Living with anxiety is tough and not getting a proper night’s sleep only makes symptoms worse. Here are some tips for sleeping well, even when living with anxiety.
If you live with anxiety, getting a restful sleep every night might be extremely challenging. With thoughts racing constantly, it can be difficult to quiet down your body and mind. Here are some tips worth trying to help ease you into a night of rest.
Get Into a Routine
Establishing a regular sleep routine helps your circadian sleep rhythms stay consistent. Try to get to bed at the same time every night and wake up around the same time every morning – even on weekends.
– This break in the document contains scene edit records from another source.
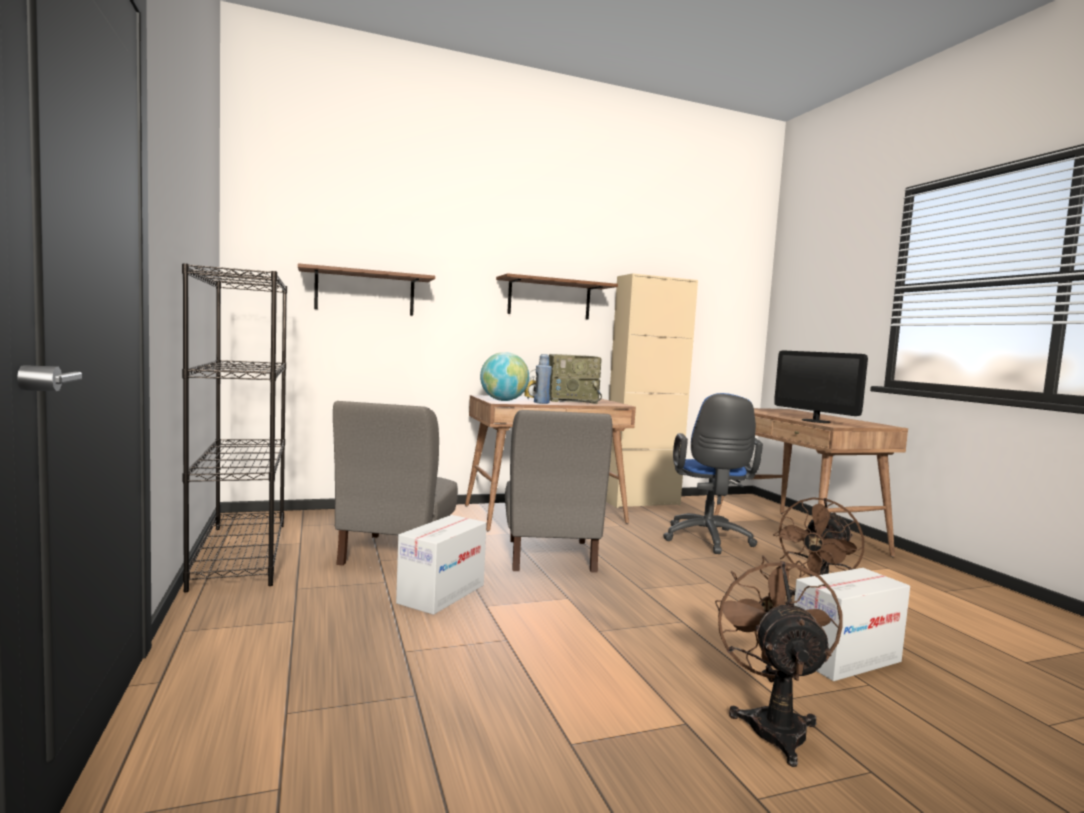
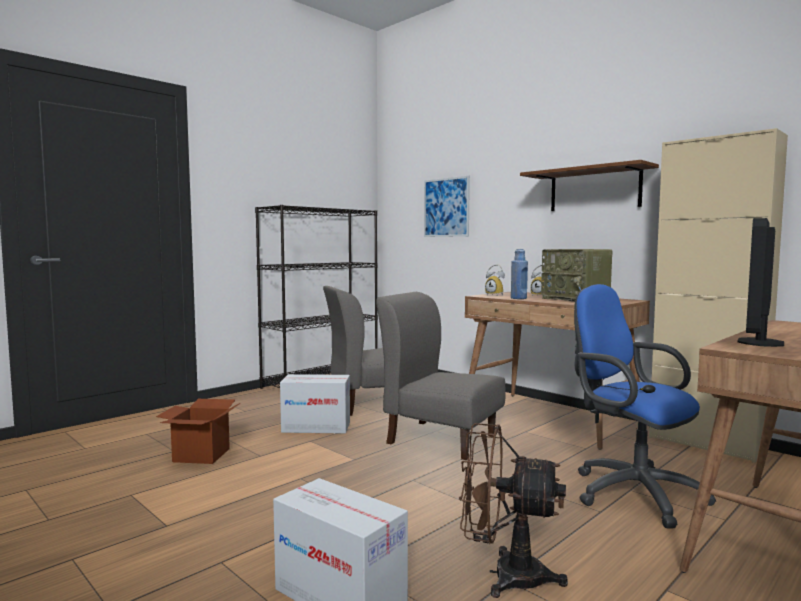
camera: 65 degrees right, 0 degrees up
brown shelf [298,263,435,315] -> picture [424,176,470,237]
globe [480,352,529,401] -> alarm clock [485,265,505,296]
grey chair [505,410,613,573] -> grey chair turned 60 degrees clockwise [376,292,506,460]
blue office chair [663,393,763,554] -> blue office chair turned 75 degrees clockwise [574,284,716,528]
brown fan [715,555,843,767] -> none
none -> cardboard box [156,399,240,464]

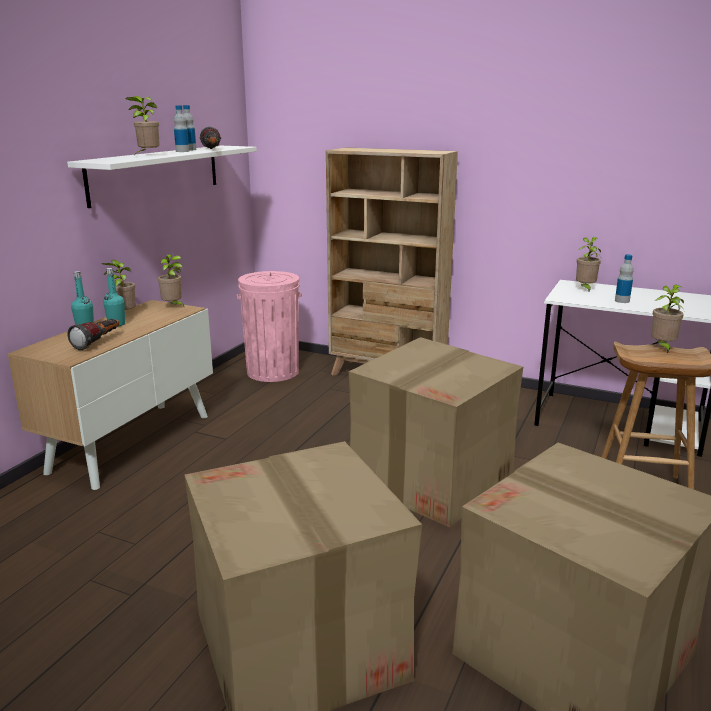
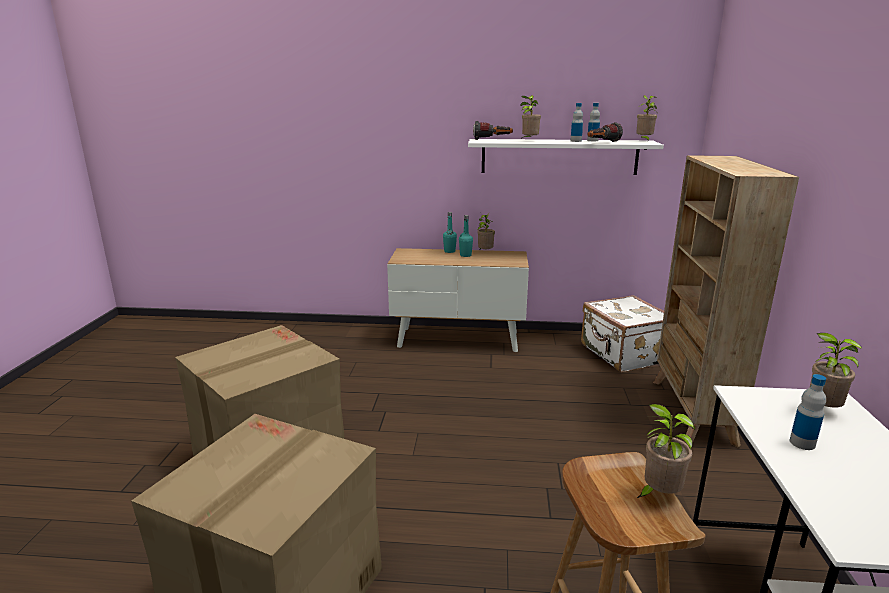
camera: 70 degrees right, 0 degrees up
flashlight [68,319,119,350] -> flashlight moved to [473,121,513,140]
potted plant [158,254,185,308] -> potted plant moved to [636,95,657,141]
pink trash can [237,271,302,382] -> white suitcase [581,295,664,373]
cardboard box [349,337,523,527] -> none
While you don’t have to start being active right away, it’s a good idea to wake up and get out of bed so that you don’t run the risk of over-sleeping. Eventually, your body’s own internal clock will start telling you when it’s tired.
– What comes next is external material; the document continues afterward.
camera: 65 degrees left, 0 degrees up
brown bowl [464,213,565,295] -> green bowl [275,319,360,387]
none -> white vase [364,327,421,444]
Create the Right Environment
The environment that you sleep in can play a significant role in how good your sleep actually is. Be sure to block out light and noise as much as possible. Ensure that your room is an average temperature – not too hot or too cold – and that you have a comfortable, supportive mattress. Furthermore, avoid using screens in your bedroom (or at all) at least 30 minutes before you go to bed. It also helps to decrease the amount of clutter and mess in your room to avoid excess stimuli while you’re falling asleep.
Maintain Regular Exercise
While it main seem counterintuitive at first, the amount of exercise you get can actually affect your ability to fall asleep. The best time for using exercise to help your sleep patterns is by working out in the afternoon or early evening. Avoid exercise less than two hours before bedtime as the adrenaline will make it difficult to fall asleep.
Try to Calm Your Mind
While of course this is much easier said than done for someone living with anxiety, trying to calm your thoughts before you go to sleep can help you get better rest. Try meditating, taking deep breaths, journaling or listening to soothing music before you go to sleep. Avoid anything that is too active – whether physically or emotionally – as you prepare for bed and instead strive to slow down a calm your actions and thoughts.